▶ _Exercise instructions_: Return every record verbatim, omitting all pictures.

--- START ---

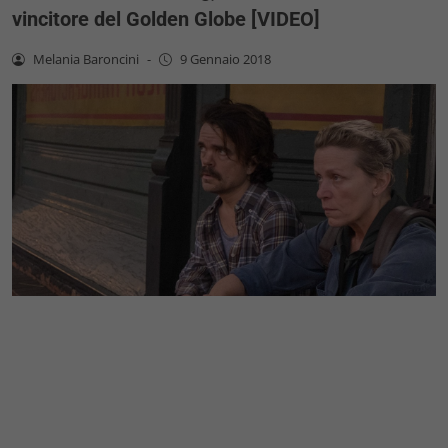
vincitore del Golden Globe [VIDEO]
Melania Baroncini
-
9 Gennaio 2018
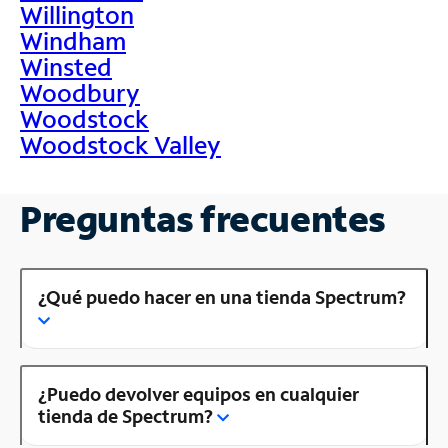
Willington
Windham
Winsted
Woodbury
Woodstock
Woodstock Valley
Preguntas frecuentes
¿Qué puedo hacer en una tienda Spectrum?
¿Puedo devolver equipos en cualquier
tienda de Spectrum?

--- END ---

▶ _Solution_:
vincitore del Golden Globe [VIDEO]
Melania Baroncini
-
9 Gennaio 2018
Willington
Windham
Winsted
Woodbury
Woodstock
Woodstock Valley
Preguntas frecuentes
¿Qué puedo hacer en una tienda Spectrum?
¿Puedo devolver equipos en cualquier
tienda de Spectrum?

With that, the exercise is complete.